Thursday, April 27, 2006

Dial P for Pain: 1-800-Flowers

The floral business is one tough cookie. Dot-com remnant 1-800-Flowers (FLWS) will report earnings later today, so we thought we'd take a quick look under the hood of this capital-intensive company.

1-800-Flowers (FLWS) 1-800-Flowers markets gifts such as flowers, plants, gourmet foods, candies and gift baskets via the Internet, telephone, catalogs and retail stores. Through its subsidiaries, it also markets home decor and garden merchandise, popcorn, specialty food gifts and children's toys and games.

The company miraculously made its way out of the tech boom detritus and tasted profitability in 2003 after 3 straight years of losses. For the most part, its stock has been dead money for the last 2 years. The most exciting treat shareholders have gotten is the 3 acquisitions the company's made inside the last 18 months. Don't get us wrong, market share is great -- but it can generate redundancy for companies like 1-800-Flowers, who've bought their sales at the cost of adding services they already provided beforehand. How many different types of chocolates does your customer need anyway? Silly us, all this time we thought the whole raison d'etre of M&A was to axe overlap.

Margins in the flower business are ugly, not a surprise considering that a flower is the commodity par excellence. In order to de-commoditize its goods, flower companies have to spend a boatload on SG&A, which crushes margins and profitability. We view the lack of differentiation in the floral business as a dangerous detriment to shareholder value. For a young company, it can mean years of tears until investors see returns that supersede the company's cost of capital.

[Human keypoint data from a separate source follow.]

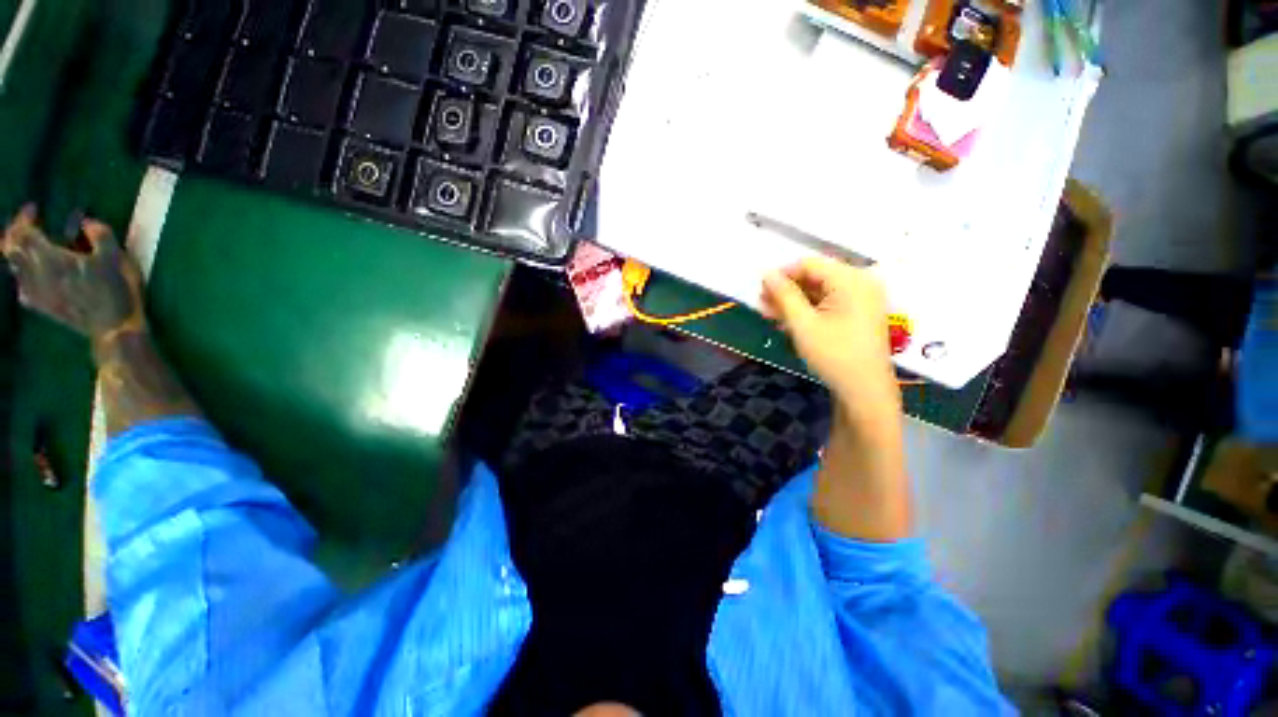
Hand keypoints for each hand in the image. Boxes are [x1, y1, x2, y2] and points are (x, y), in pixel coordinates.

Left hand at [2, 206, 145, 349]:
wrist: (113, 328)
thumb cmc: (115, 290)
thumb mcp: (115, 257)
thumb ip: (100, 235)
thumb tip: (87, 222)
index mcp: (49, 259)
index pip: (23, 232)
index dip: (24, 218)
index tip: (34, 209)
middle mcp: (35, 274)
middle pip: (10, 249)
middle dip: (15, 234)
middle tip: (27, 225)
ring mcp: (36, 292)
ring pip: (13, 266)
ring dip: (18, 253)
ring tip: (31, 246)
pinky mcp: (41, 305)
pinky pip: (21, 285)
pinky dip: (23, 273)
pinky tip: (34, 274)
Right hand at [761, 256, 899, 421]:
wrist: (864, 390)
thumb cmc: (833, 354)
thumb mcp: (802, 324)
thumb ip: (784, 295)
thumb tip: (766, 273)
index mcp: (850, 279)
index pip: (809, 264)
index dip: (782, 274)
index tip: (760, 290)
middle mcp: (860, 282)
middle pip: (815, 276)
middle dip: (786, 290)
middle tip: (761, 304)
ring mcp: (863, 298)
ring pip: (820, 291)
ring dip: (794, 301)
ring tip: (770, 315)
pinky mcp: (860, 313)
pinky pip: (829, 303)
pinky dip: (808, 309)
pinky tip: (789, 321)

Just to be fair, we like how 1-800-Flowers has increased customer count as well as its repeat order rate. Furthermore, the business has been doing a decent job cross-selling goods to its customers. Insiders own a truckload of stock, which is always nice to see (as long as execs don't treat a company like their personal piggy bank). Lastly, FLWS still has about $60M in cash on the books (roughly $1 a share), so if the firm sees a specialized rival it'd like to snap up, it probably will.

Valuation FLWS looks priced for perfection -- or an atom bomb, depending on how you like your migraines. Analysts are looking for a 93% jump in 1800Flowers' 06 to 07 EPS. Right now, FLWS trades at 25 x 07 EPS. Sweet deal, right? Wrong. Close rival FTD Group, although it's only going to grow its bottom line by 12%, trades at 13 x 2007 estimates. Here's the monkey wrench: FTD cranks out 2 x the EBITDA (proxy for cash flow from operations) 1800Flowers does. On top of that, FTD's free cash flow/share is 7 x that of 1800Flowers. In other words, paying up for FLWS takes a good amount of guts. Unfortunately, we don't have them.

The Bottom Line FLWS has generated some substantial top line growth since the bubble went pop, but we're not happy campers unless a company can attain profitability alongside augmented sales. The intensive nature of the floral business does a great job at dissuading investors like us from touching the stock. Until FLWS gets big enough to enjoy some operating leverage -- or megastores, supermarkets, and e-retailers stop pushing flowers (ummm, like that's gonna happen) -- this is a stock we'll gladly say "next" on. For those with a bit more risk tolerance, the best flower play is ultimately FTD Group (FTD), which has 9% margins, enough surplus cash to buy back its stock, and higher brand awareness in the marketplace.